The easiest thing to do here would be to just drag and drop the video files you want into your time machine drive. If you open the drive (just by double clicking on the desktop icon, say) you can also make a new folder (call it "videos" or whatever floats your boat) and store your videos in there.

If you want to go the partitioning route, which will mean you will always have x amount of space reserved for your videos, it's fairly simple too. Here's how to do it without losing already backed up data:

Open Disk Utility (in Applications\Utilities, or just do a spotlight search for it), click on your external drive (it'll probably be called "Generic External" or possibly a brand-name), click the partition tab in the middle on the right, then down the bottom of the white box picture, click the + and tell it how big you want to make the partition (40 GB) for example. That way, 40 GB on your drive will always be reserved for your videos.
 
The easiest thing to do here would be to just drag and drop the video files you want into your time machine drive. If you open the drive (just by double clicking on the desktop icon, say) you can also make a new folder (call it "videos" or whatever floats your boat) and store your videos in there.

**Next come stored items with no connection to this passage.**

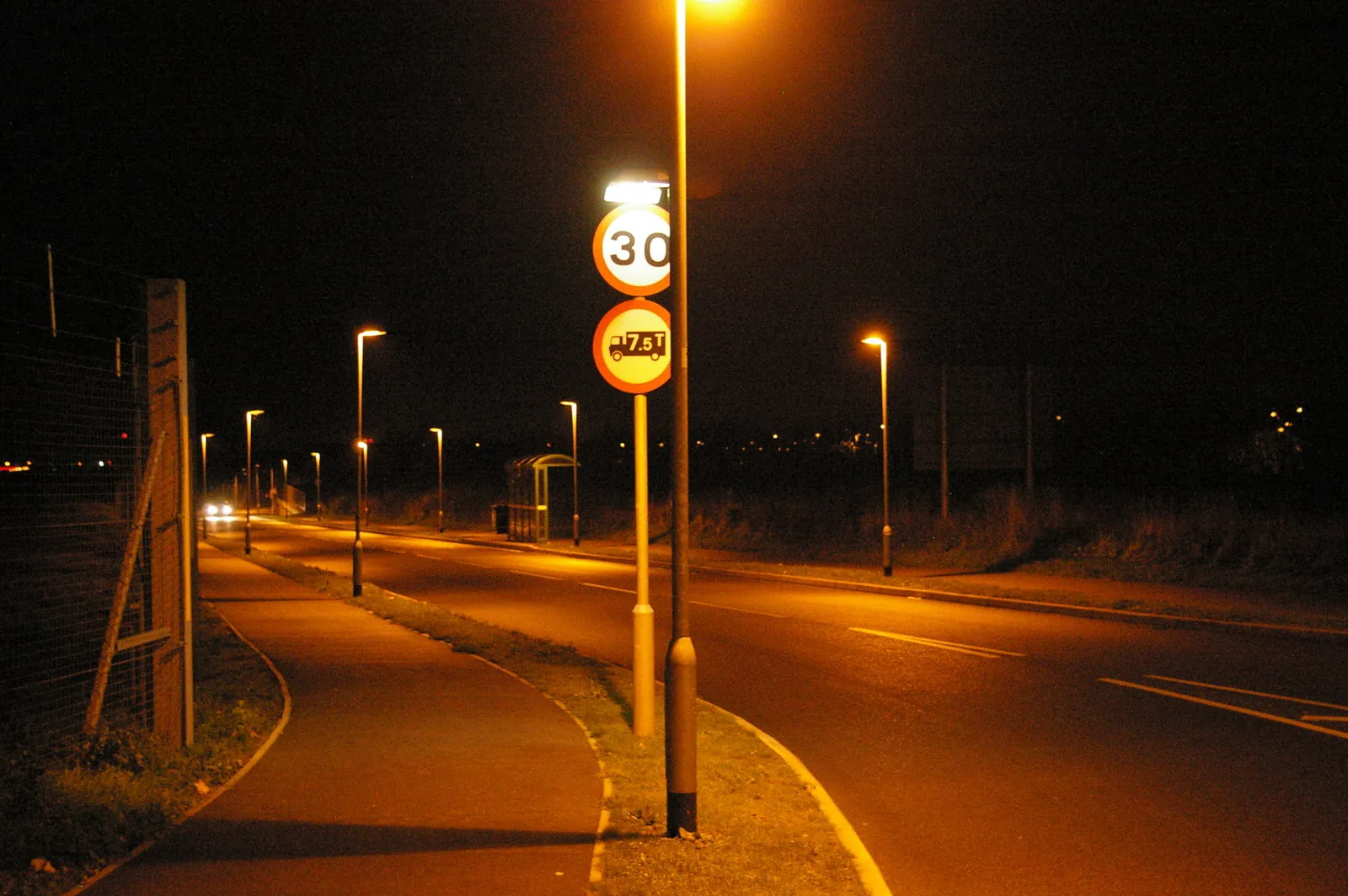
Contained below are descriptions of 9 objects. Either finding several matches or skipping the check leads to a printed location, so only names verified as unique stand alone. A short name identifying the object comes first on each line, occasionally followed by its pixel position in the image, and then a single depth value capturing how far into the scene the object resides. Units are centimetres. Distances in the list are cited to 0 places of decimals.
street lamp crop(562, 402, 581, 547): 4047
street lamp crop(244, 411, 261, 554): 3754
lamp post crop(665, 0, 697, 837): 596
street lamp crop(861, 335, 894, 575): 2480
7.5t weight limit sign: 805
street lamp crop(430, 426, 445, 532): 5578
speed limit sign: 823
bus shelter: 4316
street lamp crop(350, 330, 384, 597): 2312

If you want to go the partitioning route, which will mean you will always have x amount of space reserved for your videos, it's fairly simple too. Here's how to do it without losing already backed up data:

Open Disk Utility (in Applications\Utilities, or just do a spotlight search for it), click on your external drive (it'll probably be called "Generic External" or possibly a brand-name), click the partition tab in the middle on the right, then down the bottom of the white box picture, click the + and tell it how big you want to make the partition (40 GB) for example. That way, 40 GB on your drive will always be reserved for your videos.

Thank you for your help
 
how do i get I movie to play a movie from my external hard drive....my project library only reads movies from "movies" in Finder Is there a way to redirect the path it reads from?
 
Time machine over AEBS is not supported

Looks like Apple made a mistake and partially enabled this capability. Apple does not support it and does not claims it works. While it may seem to work, it is not supposed to work. You are placing tour data at risk.

See post 16 (mine) and 18 (confirmation) at: http://forums.appleinsider.com/showthread.php?s=&threadid=85762

Looks like this occurred because it shares code with TC.
 
Looks like Apple made a mistake and partially enabled this capability. Apple does not support it and does not claims it works. While it may seem to work, it is not supposed to work. You are placing tour data at risk.

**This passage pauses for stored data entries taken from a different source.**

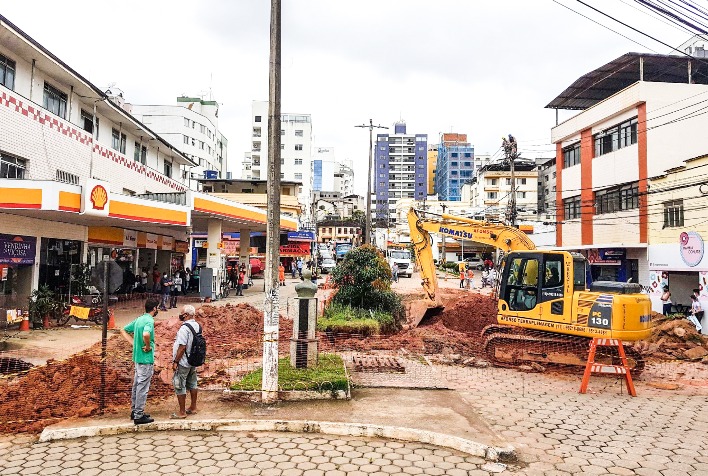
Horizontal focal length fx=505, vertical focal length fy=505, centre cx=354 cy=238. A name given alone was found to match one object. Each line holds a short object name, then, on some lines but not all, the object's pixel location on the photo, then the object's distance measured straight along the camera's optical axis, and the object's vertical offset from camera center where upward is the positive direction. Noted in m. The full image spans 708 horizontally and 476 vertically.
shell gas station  14.14 +1.15
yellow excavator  10.50 -1.09
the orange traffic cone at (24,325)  14.90 -2.12
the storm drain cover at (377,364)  10.58 -2.29
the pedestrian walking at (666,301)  19.36 -1.41
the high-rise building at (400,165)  126.31 +23.86
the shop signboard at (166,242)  27.59 +0.75
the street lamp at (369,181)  27.70 +4.30
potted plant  15.47 -1.62
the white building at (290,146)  80.29 +18.08
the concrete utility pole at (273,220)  8.03 +0.62
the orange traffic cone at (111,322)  15.62 -2.11
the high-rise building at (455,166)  107.12 +20.36
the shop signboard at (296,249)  41.19 +0.74
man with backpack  7.23 -1.44
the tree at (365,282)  16.02 -0.72
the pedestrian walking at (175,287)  22.26 -1.44
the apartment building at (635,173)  20.61 +4.74
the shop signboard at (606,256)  25.85 +0.42
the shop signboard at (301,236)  39.78 +1.81
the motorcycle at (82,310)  15.70 -1.79
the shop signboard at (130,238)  22.81 +0.78
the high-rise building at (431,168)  136.12 +25.28
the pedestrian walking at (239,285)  27.36 -1.52
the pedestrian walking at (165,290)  21.08 -1.45
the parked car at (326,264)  49.81 -0.53
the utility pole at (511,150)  32.23 +7.29
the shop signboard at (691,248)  17.97 +0.65
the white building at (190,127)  61.44 +16.18
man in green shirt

See post 16 (mine) and 18 (confirmation) at: http://forums.appleinsider.com/showthread.php?s=&threadid=85762

Looks like this occurred because it shares code with TC.

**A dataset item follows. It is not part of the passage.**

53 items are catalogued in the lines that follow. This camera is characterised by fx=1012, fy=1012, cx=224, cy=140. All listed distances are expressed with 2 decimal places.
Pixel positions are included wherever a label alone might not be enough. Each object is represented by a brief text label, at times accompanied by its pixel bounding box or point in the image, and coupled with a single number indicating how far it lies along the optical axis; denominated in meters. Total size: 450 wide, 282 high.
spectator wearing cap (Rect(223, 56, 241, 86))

hi...thank you form reching out to help me, but I was a bit confused with the info on the link (I'm new to macs) Is it implying that the airport extreem breaks down everytime time machine kicks in (i have not has this problem) is this related to me linking my imovie files to my external HD
 
hi...thank you form reching out to help me, but I was a bit confused with the info on the link (I'm new to macs) Is it implying that the airport extreem breaks down everytime time machine kicks in (i have not has this problem) is this related to me linking my imovie files to my external HD

Welcome to the Mac world, congratulations.

If you are new to the Mac you should consider using a Time Capsule or just plug a USB drive to your Mac.

The issue is that Apple is not supporting for people to use time machine to a drive connected over the network to an Airport Extreme or any other device. They support using TM to the Time Capsule instead. It is simple and cost wise about the same as the airport and a disk together.

Some of the more experienced Mac users are playing with this unsuported capability and a large number of them are getting it to work, but some can not. While it is a good challenge, the possibility that something may get corrupted is good and you may not be able to restore when you need it the most.

Stick to supported features, either get a TC or just hook the USB to your Mac or share a USB drive from another Mac and use it for backups.